Start of Block
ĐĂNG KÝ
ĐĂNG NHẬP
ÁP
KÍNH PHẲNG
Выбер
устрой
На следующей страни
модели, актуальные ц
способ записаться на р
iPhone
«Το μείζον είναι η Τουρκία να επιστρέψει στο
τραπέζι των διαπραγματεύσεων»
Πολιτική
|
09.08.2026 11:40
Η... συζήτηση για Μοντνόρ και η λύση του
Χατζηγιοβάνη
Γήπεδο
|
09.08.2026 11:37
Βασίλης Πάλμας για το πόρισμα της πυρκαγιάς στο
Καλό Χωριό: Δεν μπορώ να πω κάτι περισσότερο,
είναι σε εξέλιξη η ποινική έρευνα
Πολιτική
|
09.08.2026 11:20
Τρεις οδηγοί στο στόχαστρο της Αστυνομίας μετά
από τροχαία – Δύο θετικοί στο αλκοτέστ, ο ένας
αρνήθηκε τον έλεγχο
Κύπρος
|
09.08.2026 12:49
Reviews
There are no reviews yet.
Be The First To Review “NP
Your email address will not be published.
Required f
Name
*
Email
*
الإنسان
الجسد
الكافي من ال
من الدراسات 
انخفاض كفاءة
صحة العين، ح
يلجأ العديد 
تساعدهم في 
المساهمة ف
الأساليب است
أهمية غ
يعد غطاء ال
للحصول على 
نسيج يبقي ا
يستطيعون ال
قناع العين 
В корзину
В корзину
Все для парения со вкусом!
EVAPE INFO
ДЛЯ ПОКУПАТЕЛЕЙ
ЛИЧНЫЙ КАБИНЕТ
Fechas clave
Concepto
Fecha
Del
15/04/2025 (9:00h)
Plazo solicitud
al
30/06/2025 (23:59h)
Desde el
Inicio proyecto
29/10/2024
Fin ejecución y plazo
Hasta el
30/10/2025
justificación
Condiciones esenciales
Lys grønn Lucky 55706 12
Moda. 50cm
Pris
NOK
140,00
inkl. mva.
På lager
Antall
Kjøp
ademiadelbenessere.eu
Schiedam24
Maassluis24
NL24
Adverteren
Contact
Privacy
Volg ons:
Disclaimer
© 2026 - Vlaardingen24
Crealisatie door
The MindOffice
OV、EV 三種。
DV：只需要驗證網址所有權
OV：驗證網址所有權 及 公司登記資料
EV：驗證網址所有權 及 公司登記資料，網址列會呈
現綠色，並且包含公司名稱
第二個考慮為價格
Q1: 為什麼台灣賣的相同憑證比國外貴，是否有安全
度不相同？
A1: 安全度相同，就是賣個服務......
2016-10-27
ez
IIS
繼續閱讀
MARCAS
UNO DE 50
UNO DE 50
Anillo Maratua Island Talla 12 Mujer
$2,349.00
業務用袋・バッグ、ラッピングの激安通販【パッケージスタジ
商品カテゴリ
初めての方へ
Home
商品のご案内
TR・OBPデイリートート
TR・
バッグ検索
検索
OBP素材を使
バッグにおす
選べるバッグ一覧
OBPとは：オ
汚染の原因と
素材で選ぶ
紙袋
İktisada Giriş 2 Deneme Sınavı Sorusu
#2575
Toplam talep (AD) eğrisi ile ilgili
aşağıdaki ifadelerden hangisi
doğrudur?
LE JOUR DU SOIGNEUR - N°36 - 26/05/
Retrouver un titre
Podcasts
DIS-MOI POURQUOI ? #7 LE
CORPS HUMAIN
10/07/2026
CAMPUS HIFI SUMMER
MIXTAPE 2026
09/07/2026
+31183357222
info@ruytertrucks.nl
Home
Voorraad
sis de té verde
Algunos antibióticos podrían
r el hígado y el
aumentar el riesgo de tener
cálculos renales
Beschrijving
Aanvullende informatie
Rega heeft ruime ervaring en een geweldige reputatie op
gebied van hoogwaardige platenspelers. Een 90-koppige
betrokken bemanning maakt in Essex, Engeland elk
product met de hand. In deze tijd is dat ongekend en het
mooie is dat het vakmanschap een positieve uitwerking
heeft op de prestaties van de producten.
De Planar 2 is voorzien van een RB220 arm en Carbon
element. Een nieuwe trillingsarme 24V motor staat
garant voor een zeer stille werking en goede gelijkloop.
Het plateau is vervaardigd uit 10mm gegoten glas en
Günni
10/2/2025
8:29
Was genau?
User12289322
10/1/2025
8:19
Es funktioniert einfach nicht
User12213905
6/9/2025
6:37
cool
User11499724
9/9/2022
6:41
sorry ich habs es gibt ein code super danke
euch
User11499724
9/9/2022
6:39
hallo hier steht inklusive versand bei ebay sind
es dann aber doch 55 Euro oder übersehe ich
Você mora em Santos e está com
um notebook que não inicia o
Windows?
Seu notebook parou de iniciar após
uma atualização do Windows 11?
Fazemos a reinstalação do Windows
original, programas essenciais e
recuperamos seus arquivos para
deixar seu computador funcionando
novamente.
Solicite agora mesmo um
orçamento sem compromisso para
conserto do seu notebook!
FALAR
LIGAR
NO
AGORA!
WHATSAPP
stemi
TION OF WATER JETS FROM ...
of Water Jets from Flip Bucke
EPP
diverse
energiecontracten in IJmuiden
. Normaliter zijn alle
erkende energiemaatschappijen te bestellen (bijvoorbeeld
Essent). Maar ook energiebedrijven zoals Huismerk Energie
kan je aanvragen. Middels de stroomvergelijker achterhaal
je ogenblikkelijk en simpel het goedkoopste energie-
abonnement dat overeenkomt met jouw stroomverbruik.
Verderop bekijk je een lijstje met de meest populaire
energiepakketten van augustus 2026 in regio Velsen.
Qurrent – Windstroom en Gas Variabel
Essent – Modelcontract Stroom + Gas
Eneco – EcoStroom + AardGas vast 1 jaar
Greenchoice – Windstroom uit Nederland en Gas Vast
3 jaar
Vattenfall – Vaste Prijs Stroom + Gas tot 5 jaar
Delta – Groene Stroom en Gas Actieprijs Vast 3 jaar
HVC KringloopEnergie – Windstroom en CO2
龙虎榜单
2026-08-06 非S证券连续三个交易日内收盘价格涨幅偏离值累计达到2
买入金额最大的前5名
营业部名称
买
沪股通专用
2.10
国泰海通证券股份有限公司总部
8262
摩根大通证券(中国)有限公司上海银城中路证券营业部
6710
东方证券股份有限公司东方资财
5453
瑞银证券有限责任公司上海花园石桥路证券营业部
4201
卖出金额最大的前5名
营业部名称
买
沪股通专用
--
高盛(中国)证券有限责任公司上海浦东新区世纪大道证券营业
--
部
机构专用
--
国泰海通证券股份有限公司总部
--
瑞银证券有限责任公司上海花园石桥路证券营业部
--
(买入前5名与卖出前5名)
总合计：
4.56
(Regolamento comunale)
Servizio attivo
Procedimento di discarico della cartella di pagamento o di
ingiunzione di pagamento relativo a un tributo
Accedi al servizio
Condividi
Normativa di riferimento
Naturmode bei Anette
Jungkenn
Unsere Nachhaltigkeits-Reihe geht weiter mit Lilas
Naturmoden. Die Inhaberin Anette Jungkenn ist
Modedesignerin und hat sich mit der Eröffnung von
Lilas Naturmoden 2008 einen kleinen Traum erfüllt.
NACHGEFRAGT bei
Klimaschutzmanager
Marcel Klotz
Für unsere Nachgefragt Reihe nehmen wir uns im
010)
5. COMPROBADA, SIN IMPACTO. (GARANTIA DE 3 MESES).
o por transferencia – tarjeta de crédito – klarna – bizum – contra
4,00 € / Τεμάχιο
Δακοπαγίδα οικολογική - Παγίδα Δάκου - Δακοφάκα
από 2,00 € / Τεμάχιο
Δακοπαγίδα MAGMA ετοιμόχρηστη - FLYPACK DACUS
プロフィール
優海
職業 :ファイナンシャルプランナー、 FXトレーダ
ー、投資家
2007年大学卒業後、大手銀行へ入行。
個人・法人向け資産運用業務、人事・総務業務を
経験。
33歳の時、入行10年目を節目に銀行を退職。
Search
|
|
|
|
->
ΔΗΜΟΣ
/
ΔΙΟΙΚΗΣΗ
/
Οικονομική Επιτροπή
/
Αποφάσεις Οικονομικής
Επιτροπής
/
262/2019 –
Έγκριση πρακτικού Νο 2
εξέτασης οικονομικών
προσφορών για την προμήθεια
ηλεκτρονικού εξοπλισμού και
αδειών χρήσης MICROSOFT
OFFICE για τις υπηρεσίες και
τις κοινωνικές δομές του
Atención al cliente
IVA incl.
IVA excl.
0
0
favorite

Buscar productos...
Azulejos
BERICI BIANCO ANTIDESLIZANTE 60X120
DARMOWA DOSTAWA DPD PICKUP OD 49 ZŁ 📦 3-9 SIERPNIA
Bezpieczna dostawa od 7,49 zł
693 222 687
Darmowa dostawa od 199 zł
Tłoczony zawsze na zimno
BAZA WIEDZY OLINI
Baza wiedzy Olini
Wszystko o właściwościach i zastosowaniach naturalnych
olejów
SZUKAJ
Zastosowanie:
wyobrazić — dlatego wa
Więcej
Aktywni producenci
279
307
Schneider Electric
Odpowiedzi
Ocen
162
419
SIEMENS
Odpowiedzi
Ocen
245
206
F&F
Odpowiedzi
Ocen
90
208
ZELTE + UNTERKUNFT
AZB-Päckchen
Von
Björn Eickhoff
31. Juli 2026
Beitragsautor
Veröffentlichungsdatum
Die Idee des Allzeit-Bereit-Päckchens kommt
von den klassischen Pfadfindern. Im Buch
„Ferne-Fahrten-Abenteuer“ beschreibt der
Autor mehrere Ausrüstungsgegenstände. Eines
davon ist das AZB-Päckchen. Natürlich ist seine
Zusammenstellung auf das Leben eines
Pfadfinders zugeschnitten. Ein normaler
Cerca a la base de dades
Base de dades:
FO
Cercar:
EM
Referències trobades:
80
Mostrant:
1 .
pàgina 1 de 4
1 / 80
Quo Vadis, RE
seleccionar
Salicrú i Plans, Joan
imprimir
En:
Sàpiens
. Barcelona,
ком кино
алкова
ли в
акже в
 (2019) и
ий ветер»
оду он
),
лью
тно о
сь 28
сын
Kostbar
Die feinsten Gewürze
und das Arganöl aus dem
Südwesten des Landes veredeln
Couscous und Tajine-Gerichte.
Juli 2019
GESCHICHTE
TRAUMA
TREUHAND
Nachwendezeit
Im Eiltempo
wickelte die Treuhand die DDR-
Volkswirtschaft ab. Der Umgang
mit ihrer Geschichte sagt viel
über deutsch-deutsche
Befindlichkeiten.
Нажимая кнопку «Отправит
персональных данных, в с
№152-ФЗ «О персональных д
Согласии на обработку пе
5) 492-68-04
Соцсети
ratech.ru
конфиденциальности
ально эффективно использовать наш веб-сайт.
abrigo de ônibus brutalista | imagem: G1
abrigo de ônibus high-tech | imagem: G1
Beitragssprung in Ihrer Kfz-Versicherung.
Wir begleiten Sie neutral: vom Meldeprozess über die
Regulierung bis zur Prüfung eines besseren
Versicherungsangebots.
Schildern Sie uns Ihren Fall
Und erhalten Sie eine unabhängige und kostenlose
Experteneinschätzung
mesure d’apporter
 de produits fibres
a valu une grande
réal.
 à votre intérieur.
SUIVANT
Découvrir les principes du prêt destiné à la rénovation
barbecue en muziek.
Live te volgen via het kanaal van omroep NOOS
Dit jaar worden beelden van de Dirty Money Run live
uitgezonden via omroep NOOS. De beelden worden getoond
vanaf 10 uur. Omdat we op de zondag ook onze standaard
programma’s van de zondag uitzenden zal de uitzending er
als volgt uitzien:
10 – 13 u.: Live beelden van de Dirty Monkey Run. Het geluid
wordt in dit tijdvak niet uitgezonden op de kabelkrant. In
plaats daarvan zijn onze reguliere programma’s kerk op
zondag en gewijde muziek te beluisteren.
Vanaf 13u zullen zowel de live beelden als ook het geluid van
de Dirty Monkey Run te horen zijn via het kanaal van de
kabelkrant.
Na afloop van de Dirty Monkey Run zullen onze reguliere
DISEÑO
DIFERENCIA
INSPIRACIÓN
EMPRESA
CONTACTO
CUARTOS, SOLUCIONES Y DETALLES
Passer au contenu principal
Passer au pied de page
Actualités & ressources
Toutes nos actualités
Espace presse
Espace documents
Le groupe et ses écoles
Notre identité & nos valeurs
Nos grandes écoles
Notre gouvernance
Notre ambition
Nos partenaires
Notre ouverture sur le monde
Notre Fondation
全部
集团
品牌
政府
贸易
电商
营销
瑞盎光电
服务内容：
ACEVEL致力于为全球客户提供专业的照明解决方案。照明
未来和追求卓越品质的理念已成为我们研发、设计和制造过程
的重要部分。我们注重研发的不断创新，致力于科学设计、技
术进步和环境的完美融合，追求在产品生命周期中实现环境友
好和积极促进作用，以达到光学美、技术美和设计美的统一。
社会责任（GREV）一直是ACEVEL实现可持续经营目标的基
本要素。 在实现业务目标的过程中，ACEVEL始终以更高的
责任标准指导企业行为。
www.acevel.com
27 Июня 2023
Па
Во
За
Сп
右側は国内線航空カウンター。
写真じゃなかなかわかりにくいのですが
End of Block
--- PROBLEM TO WORK ON ---
Write out the records line by line, unchanged, from the first line through the line containing "Βασίλης Πάλμας για", including that line.

--- ANSWER BOX ---
ĐĂNG KÝ
ĐĂNG NHẬP
ÁP
KÍNH PHẲNG
Выбер
устрой
На следующей страни
модели, актуальные ц
способ записаться на р
iPhone
«Το μείζον είναι η Τουρκία να επιστρέψει στο
τραπέζι των διαπραγματεύσεων»
Πολιτική
|
09.08.2026 11:40
Η... συζήτηση για Μοντνόρ και η λύση του
Χατζηγιοβάνη
Γήπεδο
|
09.08.2026 11:37
Βασίλης Πάλμας για το πόρισμα της πυρκαγιάς στο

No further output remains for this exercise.